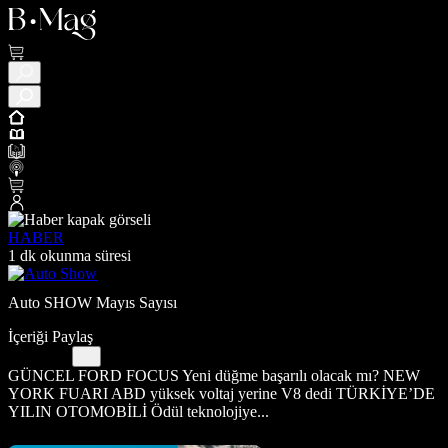
HABER
1 dk okunma süresi
Auto SHOW Mayıs Sayısı
İçeriği Paylaş
GÜNCEL FORD FOCUS Yeni düğme başarılı olacak mı? NEW
YORK FUARI ABD yüksek voltaj yerine V8 dedi TÜRKİYE’DE
YILIN OTOMOBİLİ Ödül teknolojiye...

★ ★ ★ ★ ★

INSTRUCTION:
Copy every line of the listing verbatim, omitting the image.

EXERCISE OUTPUT:
HABER
1 dk okunma süresi
Auto SHOW Mayıs Sayısı
İçeriği Paylaş
GÜNCEL FORD FOCUS Yeni düğme başarılı olacak mı? NEW
YORK FUARI ABD yüksek voltaj yerine V8 dedi TÜRKİYE’DE
YILIN OTOMOBİLİ Ödül teknolojiye...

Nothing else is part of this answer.